Keep your sense of humor
Go to the bathroom. Go again.
Got it? Okay, here’s the rest:
Consider changing pump settings. Driving usually means lots of sitting still. If the person with diabetes wears a pump, ask your endocrinologist about adjusting the insulin basal rate. I have an active 8 year old and when we make the nine hour drive to my parents’ house, we’ve raised that basal rate as much as 40‐percent. We usually start an hour before and end an hour after the trip. The Animas pump makes this very easy. Check with your HCP about what might work best for you.
Be smart about snacks on the road. We pack a cooler with the high protein, low carb usuals, but those just aren’t as much fun as gas station junk food. So we do indulge a bit. On that 9 hour drive we usually stop once for snacks, once for a real meal and once for JUST GUM, enough already!
Try to move. We bring a football so we can get out of the car and run around every couple of hours. We’ve done jumping jacks, run parking lot laps, anything to just move for a few minutes. Even so, Benny almost always runs high if a car trip is more than 4 hours.
Keep supplies within reach. You don’t want to be zipping down the highway, finally making good time, and realize you need something in the trunk. I usually pack a small bag with a day or two of diabetes supplies and throw it in the front seat with us.
Be early! You already know this, but it really makes a difference. This is especially important if you wear a pump and/or continuous glucose monitor. It’s hard to predict how quickly you’ll get through security. DCF‐13‐3111A
We’ve breezed through with no issues whatsoever but we’ve also lost 30 minutes when the TSA worker didn’t know what an insulin pump was and had to call for her manager.
Find out the policy for your diabetes technology. Get in touch with the company that makes your pump and print out the airport security policy. It’s possible that your pump can be wanded safely, but can’t go through the x‐ray machines or full‐body scanners.
Expect inconsistencies. We’ve had everything from a brief wanding to a full pat down. Once or twice they’ve asked Benny to handle his pump, then they wipe down his hands and test that. One time they wanded and checked his shoe laces! Each time I say, “Wow, every time there’s something different.” And the TSA agent always says, “Nope, it’s pretty consistent.” Okay, then!
Set expectations. If you have a young child with diabetes, explain a few days before what might happen.
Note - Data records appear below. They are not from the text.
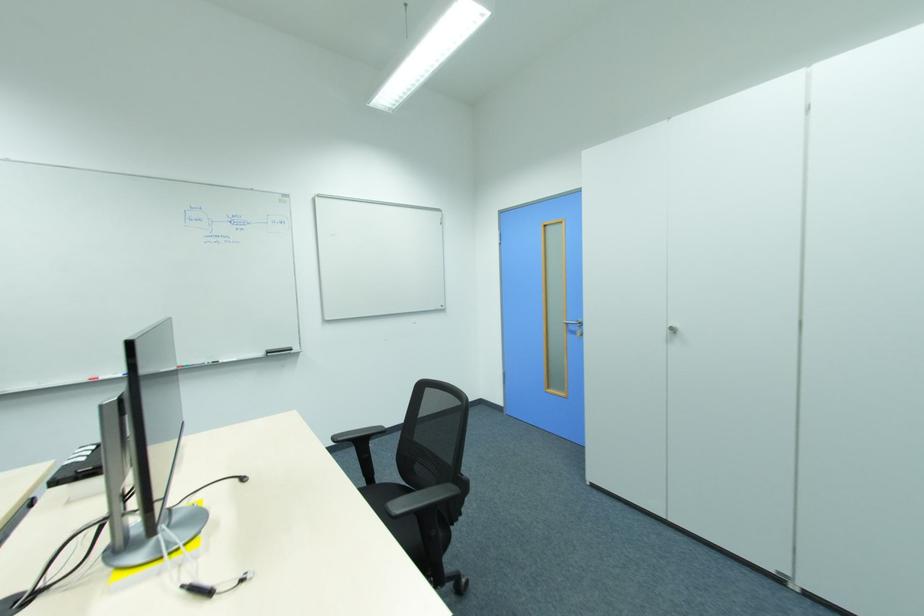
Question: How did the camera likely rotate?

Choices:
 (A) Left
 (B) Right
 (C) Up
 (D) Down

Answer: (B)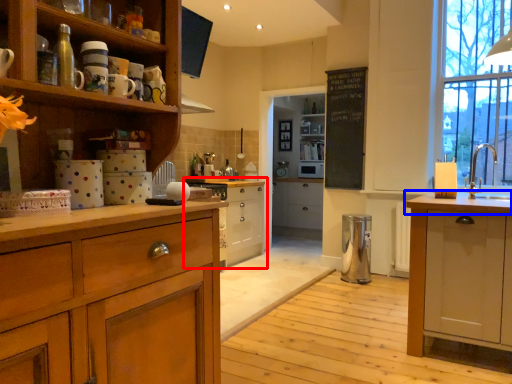
Question: Which object is closer to the camera taking this photo, cabinetry (highlighted by a red box) or countertop (highlighted by a blue box)?

Choices:
 (A) cabinetry
 (B) countertop

Answer: (B)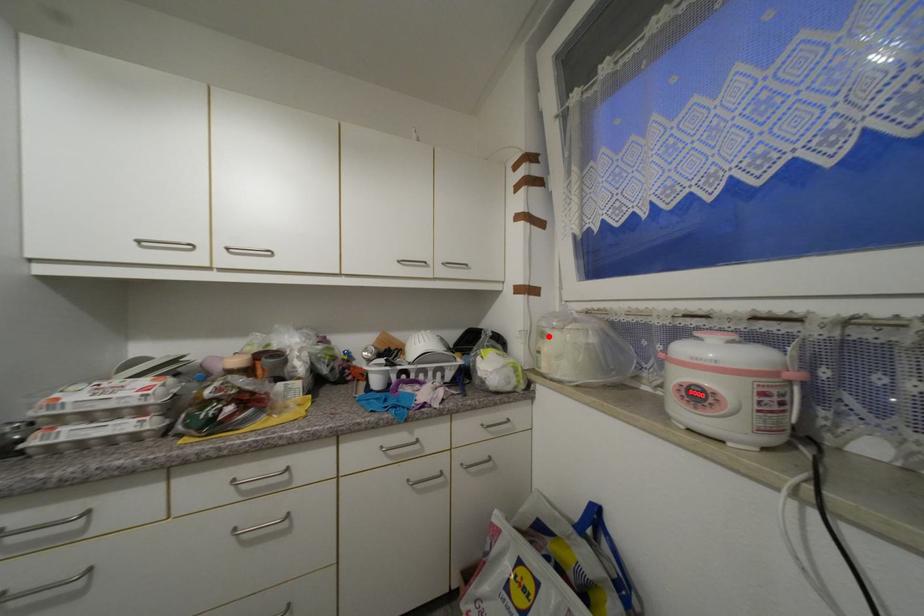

I’d go so far as to pretend to pat down or wand your child. Since my husband (with the metal knee) has always been taken aside, my kids knew the drill before diabetes entered the picture. If they don’t, though, it could be little frightening. Explain you’ll be there every step of the way and that the airport helpers are just there to make everyone safe.
Bring much more than you think you’ll need and keep it with you. We carry our diabetes supplies in a bag that doesn’t leave my sight. I also like to throw one or two day’s extra supply in my daughter or husband’s carry‐on, just in case. With the extra load, I’m a big fan of the gate check for non‐diabetes stuff. You still keep it with you through the airport, but you don’t have to schlep it onto the plane and into the overhead. Plus, no checked bag charge.
Expect the unexpected. Before diabetes entered out lives, we once sat on the tarmac for six and a half hours before an hour and a half flight. My children were one and four. The airlines have since changed the rules about how long a plane can sit, but I think about that day every time I pack. Believe me, I do not travel light!
However you get there:
Bring phone numbers. You probably won’t need to call your doctor, your pharmacy or your pump company, but you never know. I once had Animas overnight me a box of insets at my mom’s house and our pharmacy helped me arrange for a prescription pick up a few states away because my insurance wouldn’t pay until the day we left for our trip! Don’t be afraid to reach out and ask for help.
I hope you have safe and happy travel, wherever the road may take you. Did I mention you should go to the bathroom again?